» **Work to be completed**: Reproduce the listing below word for word and exclude any picture.

» **Records to process**:
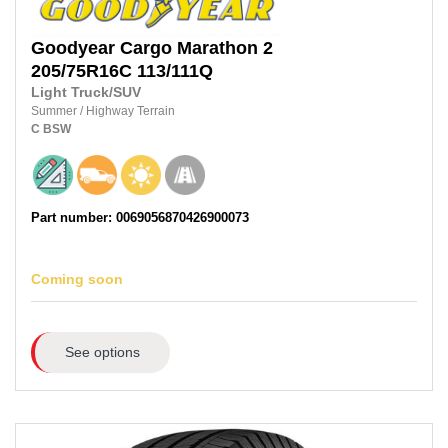
Goodyear
Cargo Marathon 2
205/75R16C
113/111Q
Light Truck/SUV
Summer
/
Highway Terrain
C
BSW
Part number: 0069056870426900073
Coming soon
See options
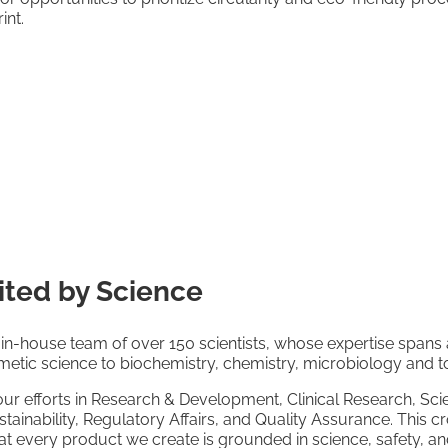
int.
ited by Science
in-house team of over 150 scientists, whose expertise spans a
smetic science to biochemistry, chemistry, microbiology and t
our efforts in Research & Development, Clinical Research, Scie
inability, Regulatory Affairs, and Quality Assurance. This cr
 every product we create is grounded in science, safety, and 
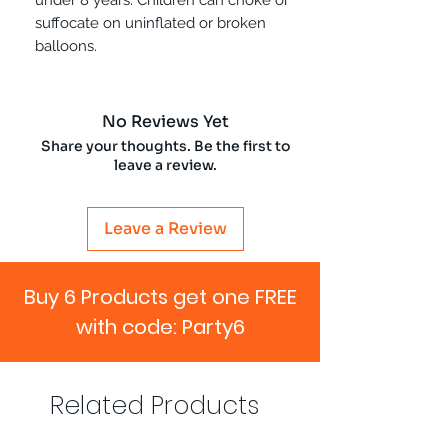
suffocate on uninflated or broken
balloons.
No Reviews Yet
Share your thoughts. Be the first to
leave a review.
Leave a Review
Buy 6 Products get one FREE
with code: Party6
Related Products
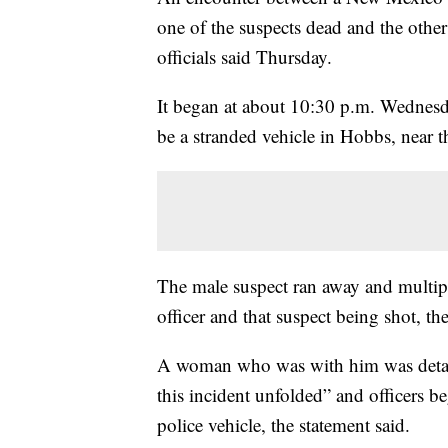
one of the suspects dead and the other 
officials said Thursday.
It began at about 10:30 p.m. Wednesd
be a stranded vehicle in Hobbs, near t
The male suspect ran away and multipl
officer and that suspect being shot, th
A woman who was with him was detaine
this incident unfolded” and officers b
police vehicle, the statement said.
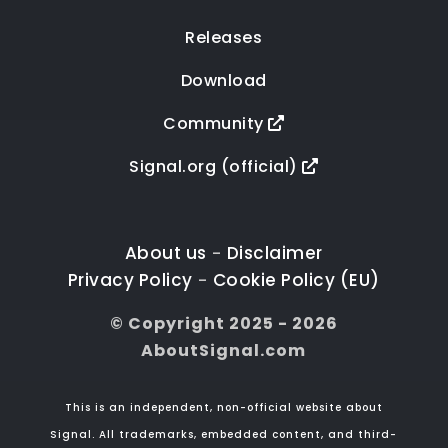
Releases
Download
Community
Signal.org (official)
About us
Disclaimer
-
Privacy Policy
Cookie Policy (EU)
-
© Copyright 2025 - 2026
AboutSignal.com
This is an independent, non-official website about
Signal. All trademarks, embedded content, and third-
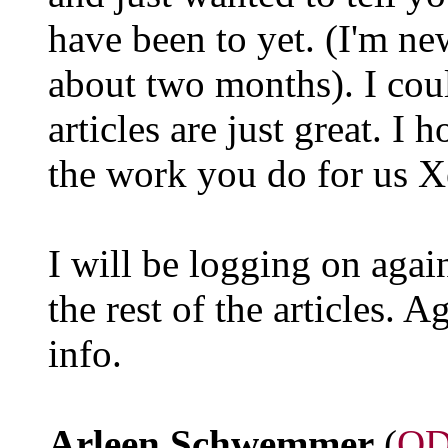
have been to yet. (I'm ne
about two months). I coul
articles are just great. I
the work you do for us X
I will be logging on agai
the rest of the articles. A
info.
Arleen Schwemmer
(
QD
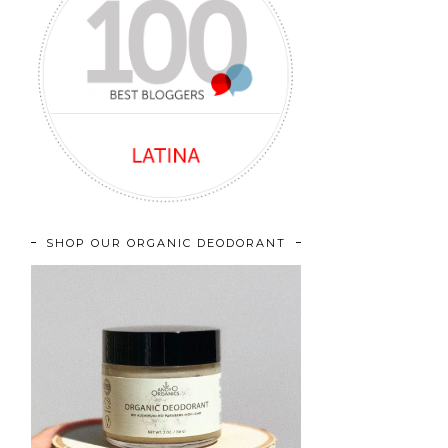
SHOP OUR ORGANIC DEODORANT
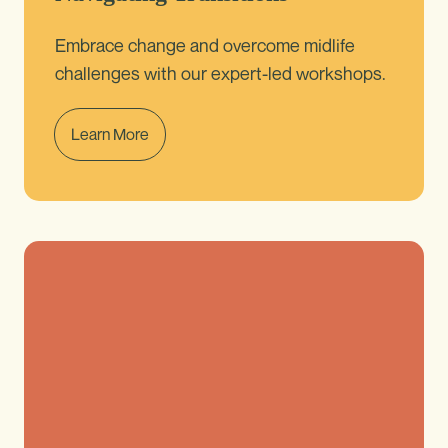
Embrace change and overcome midlife
challenges with our expert-led workshops.
Learn More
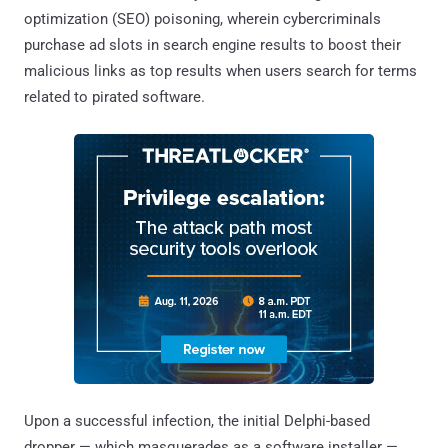
optimization (SEO) poisoning, wherein cybercriminals
purchase ad slots in search engine results to boost their
malicious links as top results when users search for terms
related to pirated software.
Upon a successful infection, the initial Delphi-based
dropper — which masquerades as a software installer —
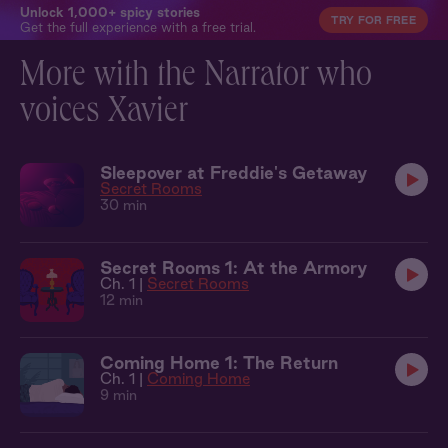
Unlock 1,000+ spicy stories
TRY FOR FREE
Get the full experience with a free trial.
More with the Narrator who
voices Xavier
Sleepover at Freddie's Getaway
Secret Rooms
30 min
Secret Rooms 1: At the Armory
Ch. 1 |
Secret Rooms
12 min
Coming Home 1: The Return
Ch. 1 |
Coming Home
9 min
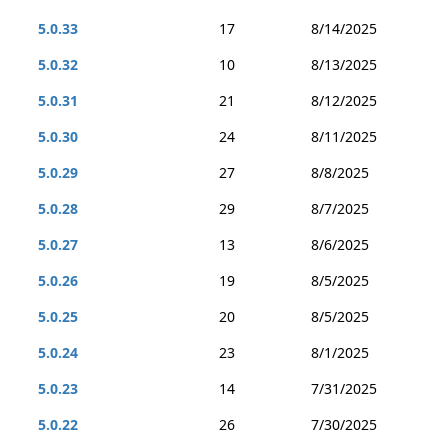
5.0.33
17
8/14/2025
5.0.32
10
8/13/2025
5.0.31
21
8/12/2025
5.0.30
24
8/11/2025
5.0.29
27
8/8/2025
5.0.28
29
8/7/2025
5.0.27
13
8/6/2025
5.0.26
19
8/5/2025
5.0.25
20
8/5/2025
5.0.24
23
8/1/2025
5.0.23
14
7/31/2025
5.0.22
26
7/30/2025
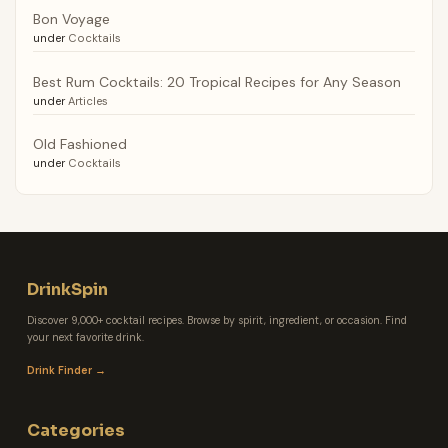
Bon Voyage
under
Cocktails
Best Rum Cocktails: 20 Tropical Recipes for Any Season
under
Articles
Old Fashioned
under
Cocktails
DrinkSpin
Discover 9,000+ cocktail recipes. Browse by spirit, ingredient, or occasion. Find
your next favorite drink.
Drink Finder →
Categories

» **Solution below**:
Goodyear
Cargo Marathon 2
205/75R16C
113/111Q
Light Truck/SUV
Summer
/
Highway Terrain
C
BSW
Part number: 0069056870426900073
Coming soon
See options
int.
ited by Science
in-house team of over 150 scientists, whose expertise spans a
smetic science to biochemistry, chemistry, microbiology and t
our efforts in Research & Development, Clinical Research, Scie
inability, Regulatory Affairs, and Quality Assurance. This cr
 every product we create is grounded in science, safety, and 
suffocate on uninflated or broken
balloons.
No Reviews Yet
Share your thoughts. Be the first to
leave a review.
Leave a Review
Buy 6 Products get one FREE
with code: Party6
Related Products
one of the suspects dead and the other 
officials said Thursday.
It began at about 10:30 p.m. Wednesd
be a stranded vehicle in Hobbs, near t
The male suspect ran away and multipl
officer and that suspect being shot, th
A woman who was with him was detaine
this incident unfolded” and officers b
police vehicle, the statement said.
Releases
Download
Community
Signal.org (official)
About us
Disclaimer
-
Privacy Policy
Cookie Policy (EU)
-
© Copyright 2025 - 2026
AboutSignal.com
This is an independent, non-official website about
Signal. All trademarks, embedded content, and third-
have been to yet. (I'm ne
about two months). I coul
articles are just great. I
the work you do for us X
I will be logging on agai
the rest of the articles. A
info.
Arleen Schwemmer
(
QD
SHOP OUR ORGANIC DEODORANT
Embrace change and overcome midlife
challenges with our expert-led workshops.
Learn More
optimization (SEO) poisoning, wherein cybercriminals
purchase ad slots in search engine results to boost their
malicious links as top results when users search for terms
related to pirated software.
Upon a successful infection, the initial Delphi-based
dropper — which masquerades as a software installer —
Unlock 1,000+ spicy stories
TRY FOR FREE
Get the full experience with a free trial.
More with the Narrator who
voices Xavier
Sleepover at Freddie's Getaway
Secret Rooms
30 min
Secret Rooms 1: At the Armory
Ch. 1 |
Secret Rooms
12 min
Coming Home 1: The Return
Ch. 1 |
Coming Home
9 min
5.0.33
17
8/14/2025
5.0.32
10
8/13/2025
5.0.31
21
8/12/2025
5.0.30
24
8/11/2025
5.0.29
27
8/8/2025
5.0.28
29
8/7/2025
5.0.27
13
8/6/2025
5.0.26
19
8/5/2025
5.0.25
20
8/5/2025
5.0.24
23
8/1/2025
5.0.23
14
7/31/2025
5.0.22
26
7/30/2025
Bon Voyage
under
Cocktails
Best Rum Cocktails: 20 Tropical Recipes for Any Season
under
Articles
Old Fashioned
under
Cocktails
DrinkSpin
Discover 9,000+ cocktail recipes. Browse by spirit, ingredient, or occasion. Find
your next favorite drink.
Drink Finder →
Categories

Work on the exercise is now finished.